▶ _WHAT TO DO_
Every line from the one holding "fx_px: 1257" through the one holding "focal_mm: 40" in the data below must be returned exactly, both ends included, with pictures left out and nothing else added.

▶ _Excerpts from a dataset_
⁂
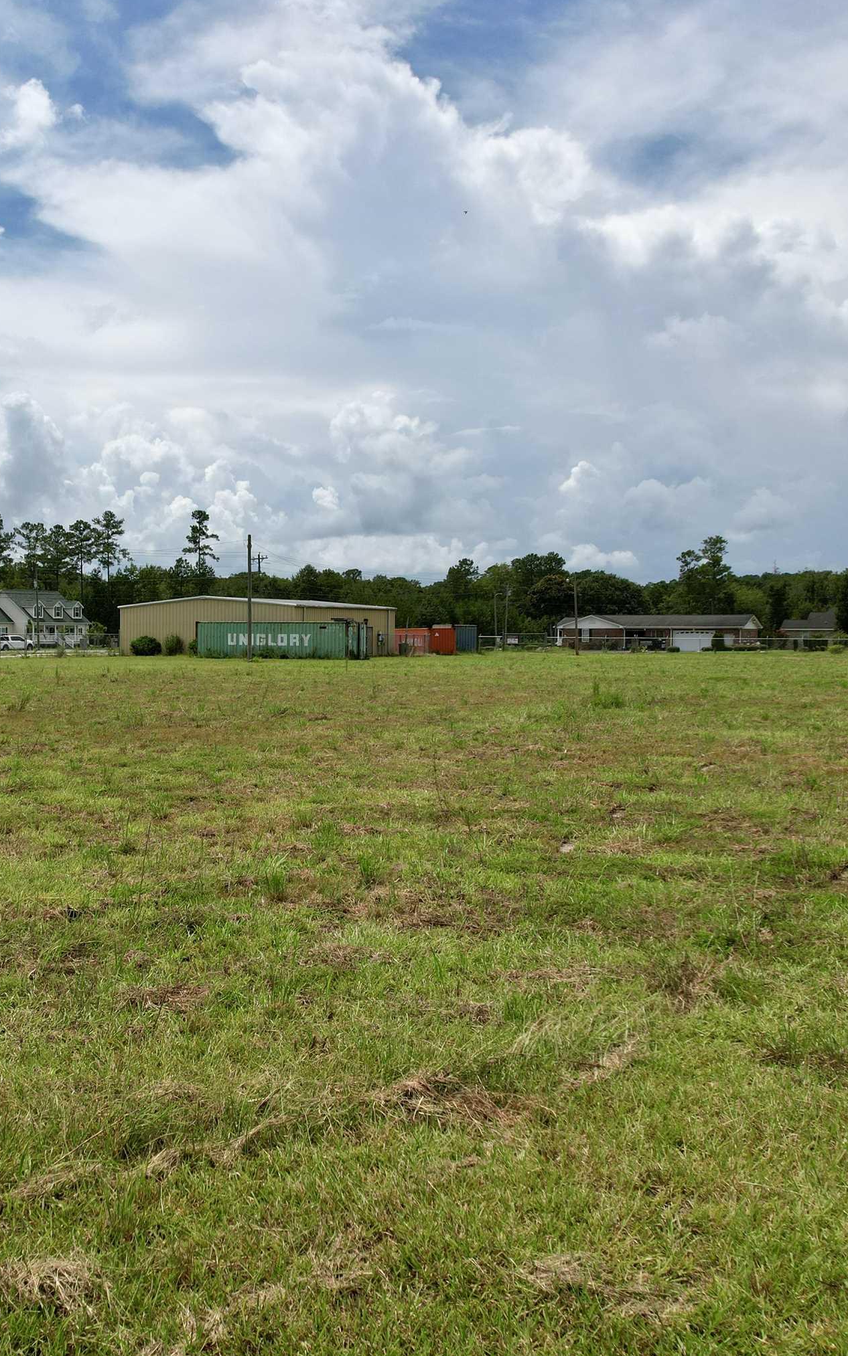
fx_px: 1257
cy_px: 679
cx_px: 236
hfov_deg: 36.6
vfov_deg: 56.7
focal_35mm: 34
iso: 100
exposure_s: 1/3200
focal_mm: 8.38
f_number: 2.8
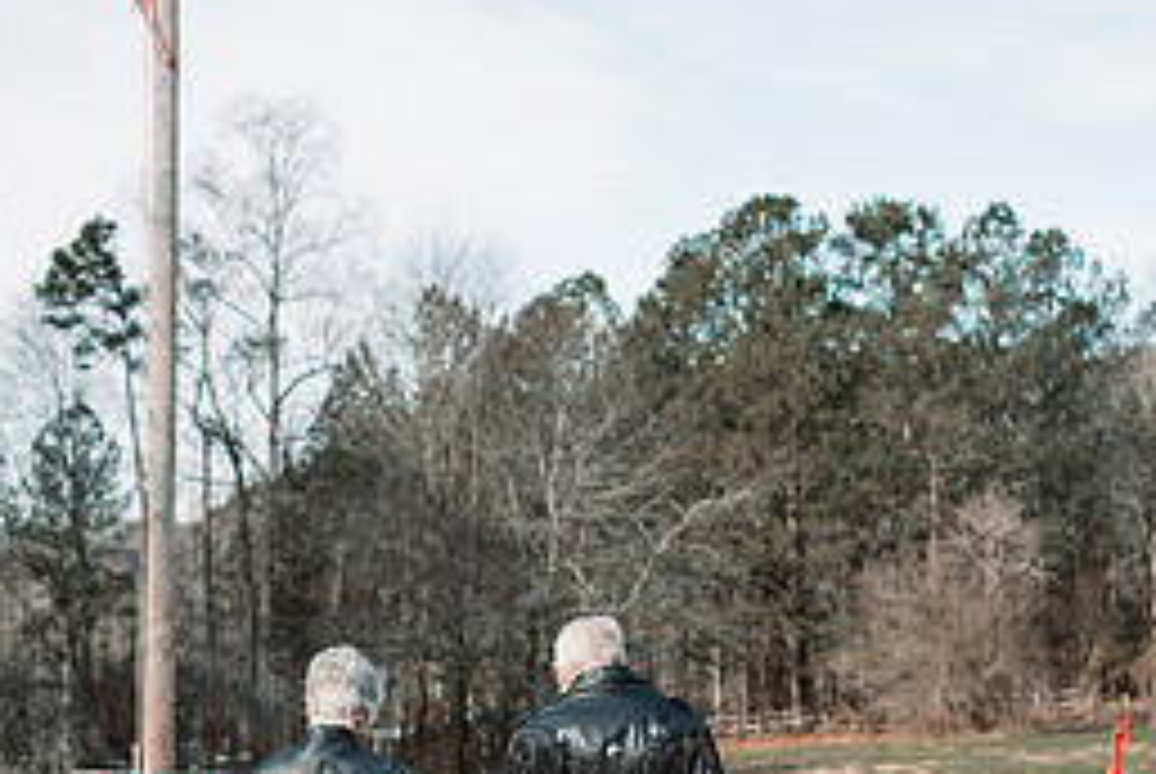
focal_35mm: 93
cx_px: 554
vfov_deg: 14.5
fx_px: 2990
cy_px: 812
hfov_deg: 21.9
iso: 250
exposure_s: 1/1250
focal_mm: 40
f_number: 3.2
⁂
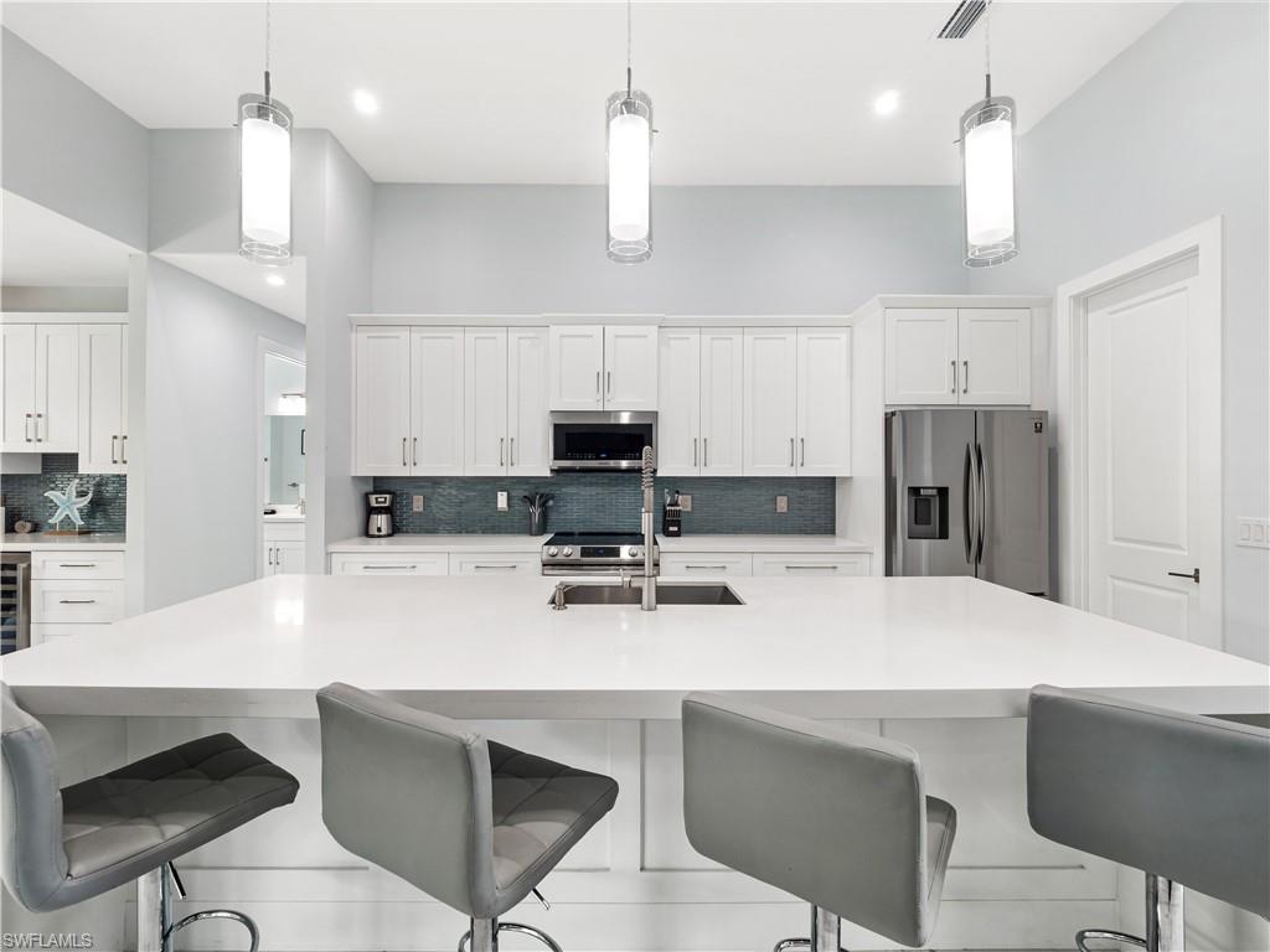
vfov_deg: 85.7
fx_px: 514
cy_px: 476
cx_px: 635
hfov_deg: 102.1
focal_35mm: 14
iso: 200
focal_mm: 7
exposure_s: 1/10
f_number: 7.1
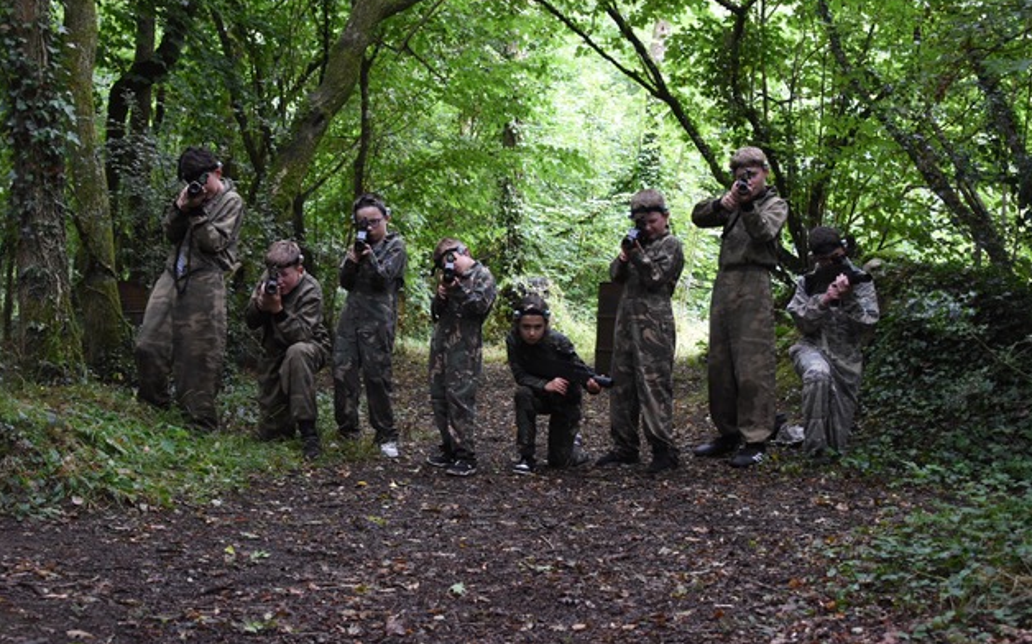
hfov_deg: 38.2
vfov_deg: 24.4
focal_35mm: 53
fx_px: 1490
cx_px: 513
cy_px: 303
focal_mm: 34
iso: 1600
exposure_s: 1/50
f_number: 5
⁂
▶ _SOLUTION TO THE EXERCISE_
fx_px: 1257
cy_px: 679
cx_px: 236
hfov_deg: 36.6
vfov_deg: 56.7
focal_35mm: 34
iso: 100
exposure_s: 1/3200
focal_mm: 8.38
f_number: 2.8
focal_35mm: 93
cx_px: 554
vfov_deg: 14.5
fx_px: 2990
cy_px: 812
hfov_deg: 21.9
iso: 250
exposure_s: 1/1250
focal_mm: 40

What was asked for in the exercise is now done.